Las 4:00. Madrugada. Insólito frío. Ya no sé si duermo o aún estoy despierto. Dejo la luz del flexo prendida. Escucho como se abre la puerta de mi habitación. Una mano blanca y todavía joven, se posa en el marco. Miro hacia ella, pero no aparece nadie.
-Pasa -le digo-, no tengas miedo.
Pienso en lo extraño de mis palabras. Justo después, entra despacio, avanza mirándome a los ojos. No sé si sueño. La mujer de la fotografía, esta, no la madre de los Panero, ni la esposa de Panero; ni tan siquiera la otra, la de hace unos días, sino precisamente esta, la de la foto: ella es quien aparece en mi habitación.
Se sienta a mi lado.

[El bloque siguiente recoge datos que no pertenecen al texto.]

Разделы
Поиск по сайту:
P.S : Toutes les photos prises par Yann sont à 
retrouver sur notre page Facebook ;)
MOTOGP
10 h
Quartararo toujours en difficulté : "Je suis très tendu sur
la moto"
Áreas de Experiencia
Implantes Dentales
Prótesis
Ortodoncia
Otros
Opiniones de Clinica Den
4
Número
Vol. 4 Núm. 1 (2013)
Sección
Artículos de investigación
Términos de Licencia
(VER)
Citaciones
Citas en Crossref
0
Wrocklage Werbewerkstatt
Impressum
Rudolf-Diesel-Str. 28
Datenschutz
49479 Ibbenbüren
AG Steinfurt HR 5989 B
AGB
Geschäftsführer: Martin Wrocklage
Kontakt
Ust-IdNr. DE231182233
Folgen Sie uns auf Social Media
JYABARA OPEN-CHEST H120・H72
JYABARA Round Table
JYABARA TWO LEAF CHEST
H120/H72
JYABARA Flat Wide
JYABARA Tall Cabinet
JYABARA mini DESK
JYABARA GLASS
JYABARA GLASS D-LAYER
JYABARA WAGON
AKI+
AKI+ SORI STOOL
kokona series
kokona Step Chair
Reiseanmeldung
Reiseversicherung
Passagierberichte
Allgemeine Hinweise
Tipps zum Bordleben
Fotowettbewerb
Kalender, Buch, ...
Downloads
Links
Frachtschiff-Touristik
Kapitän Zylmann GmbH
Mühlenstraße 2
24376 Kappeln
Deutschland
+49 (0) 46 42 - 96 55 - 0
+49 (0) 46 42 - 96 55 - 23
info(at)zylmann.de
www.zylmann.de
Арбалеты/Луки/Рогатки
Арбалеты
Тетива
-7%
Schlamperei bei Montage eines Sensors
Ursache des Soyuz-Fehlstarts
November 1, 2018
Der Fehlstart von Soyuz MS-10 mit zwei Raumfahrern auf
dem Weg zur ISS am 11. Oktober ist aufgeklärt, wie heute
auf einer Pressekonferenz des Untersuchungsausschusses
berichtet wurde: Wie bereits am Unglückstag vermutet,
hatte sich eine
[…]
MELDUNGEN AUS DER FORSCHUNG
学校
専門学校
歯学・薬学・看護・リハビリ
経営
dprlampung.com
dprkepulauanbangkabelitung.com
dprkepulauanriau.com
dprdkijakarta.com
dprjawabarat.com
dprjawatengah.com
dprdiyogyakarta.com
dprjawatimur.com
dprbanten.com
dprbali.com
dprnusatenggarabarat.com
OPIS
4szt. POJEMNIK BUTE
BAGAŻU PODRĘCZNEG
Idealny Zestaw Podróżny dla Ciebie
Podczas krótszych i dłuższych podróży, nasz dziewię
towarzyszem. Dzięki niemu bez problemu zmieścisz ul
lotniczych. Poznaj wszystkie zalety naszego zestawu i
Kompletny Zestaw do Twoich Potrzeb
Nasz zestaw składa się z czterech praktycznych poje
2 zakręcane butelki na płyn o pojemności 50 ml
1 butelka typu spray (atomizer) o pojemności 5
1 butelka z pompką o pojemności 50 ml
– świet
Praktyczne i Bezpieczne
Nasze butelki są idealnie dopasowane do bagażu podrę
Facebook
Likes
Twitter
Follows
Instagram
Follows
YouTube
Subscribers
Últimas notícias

Intento incorporme, pero no puedo. Cierro los ojos y la sigo viendo. Ha dejado de hacer frío. Templo mis nervios. Abro los ojos y sigue allí. Me mira, ahora me mira. Sé que no existe. Luego sonríe. Mete la mano bajo las sábanas y me golpea con el puño justo encima del corazón.
Entonces despierto. La busco y no encuentro nada. Ha desaparecido. La luz se ha apagado. Tengo frío otra vez. De nuevo escucho el sonido de la puerta. Algo acaba de salir de mi habitación a oscuras. No tengo miedo. Ni siquiera ahora se me eriza la piel. Siento, sin embargo, un extraño calor a la altura del esternón. Me subo la camiseta. Tengo una mancha roja en el pecho. La toco y está caliente. Es como si tuviera el corazón en llamas. Cierro luego los ojos e intento dormirme. Nadie aparece. Definivamente, me estoy volviendo loco.
Antes de caer rendido, escucho como empieza a llover. Y eso me tranquiliza.